Just to prove once more that you can’t please everyone I suddenly discover that one of my commonplace treasures is someone else’s junk, that what I expected to be a hallmark of good taste is looked down upon by the snobs.
Well, excuse me.
The tidy mansion of the rapper, 50 cent, in the town next door is up for sale. I always liked that house — once owned by a notorious crook and then by the more notorious boxer and miscreant, Mike Tyson. It’s a little cramped for my tastes — at a mere 48,000 square feet. It has only 18 bedrooms, 37 bathrooms, a full gym, two billiard rooms, racquetball courts and a disco, but it shows promise. We — 50 Cent and I — have exactly the same tastes, and who knew they wouldn’t appeal to everyone? How tight is that.
A local realtor discussed the place in a story in the Courant today.
“He’s put a lot into it, and it’s all very tasteful, except the stripper poles.” The realtor told the paper that 50 had added an infinity pool and spa with a grotto, new decks, windows and roofing, an entirely new main kitchen, a movie theater, updated master bedroom, and all electrical systems. “It’s a lot of good stuff and, candidly, it’s all top quality,” he said.
Except the stripper poles.
Will someone please explain to me when having stripper poles, with attendant strippers, became less than desirable, for cryeye?

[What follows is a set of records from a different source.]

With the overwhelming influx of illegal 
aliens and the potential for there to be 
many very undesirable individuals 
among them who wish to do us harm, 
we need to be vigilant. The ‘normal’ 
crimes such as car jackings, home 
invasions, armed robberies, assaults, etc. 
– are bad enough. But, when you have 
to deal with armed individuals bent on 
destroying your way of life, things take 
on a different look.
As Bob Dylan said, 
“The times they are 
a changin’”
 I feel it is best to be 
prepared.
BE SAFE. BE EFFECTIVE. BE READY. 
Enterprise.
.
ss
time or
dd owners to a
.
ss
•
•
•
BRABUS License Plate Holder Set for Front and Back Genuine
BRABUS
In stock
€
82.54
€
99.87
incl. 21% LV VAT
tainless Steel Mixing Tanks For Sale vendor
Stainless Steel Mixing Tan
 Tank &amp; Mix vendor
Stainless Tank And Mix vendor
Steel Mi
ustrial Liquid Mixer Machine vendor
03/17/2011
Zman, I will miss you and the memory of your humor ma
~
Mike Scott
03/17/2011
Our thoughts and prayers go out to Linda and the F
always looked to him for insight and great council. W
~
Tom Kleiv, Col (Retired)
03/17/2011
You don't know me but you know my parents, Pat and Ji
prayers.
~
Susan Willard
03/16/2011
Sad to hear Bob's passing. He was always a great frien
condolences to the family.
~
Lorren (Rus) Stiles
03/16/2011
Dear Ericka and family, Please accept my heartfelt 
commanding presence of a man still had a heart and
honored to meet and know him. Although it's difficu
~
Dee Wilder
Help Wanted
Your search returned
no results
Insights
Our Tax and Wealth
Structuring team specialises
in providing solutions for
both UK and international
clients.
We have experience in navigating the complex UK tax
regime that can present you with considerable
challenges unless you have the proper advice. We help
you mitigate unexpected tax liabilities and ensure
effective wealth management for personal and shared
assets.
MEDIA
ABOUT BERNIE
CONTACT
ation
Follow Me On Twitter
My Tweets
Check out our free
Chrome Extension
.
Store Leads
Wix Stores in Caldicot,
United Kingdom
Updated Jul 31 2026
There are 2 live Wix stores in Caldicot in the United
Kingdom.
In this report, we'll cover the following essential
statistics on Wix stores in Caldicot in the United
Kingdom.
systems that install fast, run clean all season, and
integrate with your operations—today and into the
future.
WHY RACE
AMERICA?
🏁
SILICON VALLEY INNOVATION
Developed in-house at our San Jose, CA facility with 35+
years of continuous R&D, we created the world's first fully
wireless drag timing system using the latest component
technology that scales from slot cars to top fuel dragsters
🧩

Didn’t I put in a forest of stripper poles in my own mansion? I can barely get into the kitchen or find any of the 37 bathrooms without bumping into a stripper pole but I was assured that it was the hallmark of haute couture. Sure they tend to attract more firemen than strippers and they are hard to polish — even though I am trying to persuade a local stripper to wear an outfit made up of Brasso cloths while she slithers on the stripper poles, double-dutying. But how to discount the thrill there is in using a stripper pole oneself!
It has become a notable diversion of the clan for me to do some pole dancing after supper for the edification of the family and guests. Of course, it played a bit badly when I clonked one visitor, the Archbishop of Cantebury, on the forehead with one of my size 12 brogans while peeling to the tune of “Battle Hymn of the Republic.”
Except for the stripper poles, indeed.
What’s a mansion without stripper poles? It’s a dump, is what it is. Does anyone think the Vanderbilts didn’t have stripper poles galore? Or that old sourball, J.D. Rockefeller, didn’t do a shimmy slink up and down his own stripper pole at Kykuit? It is hard to conceive of any self-respecting mansion owner not having stripper poles everywhere.
Hang tough, 50 Cent. Our stripper poles define us.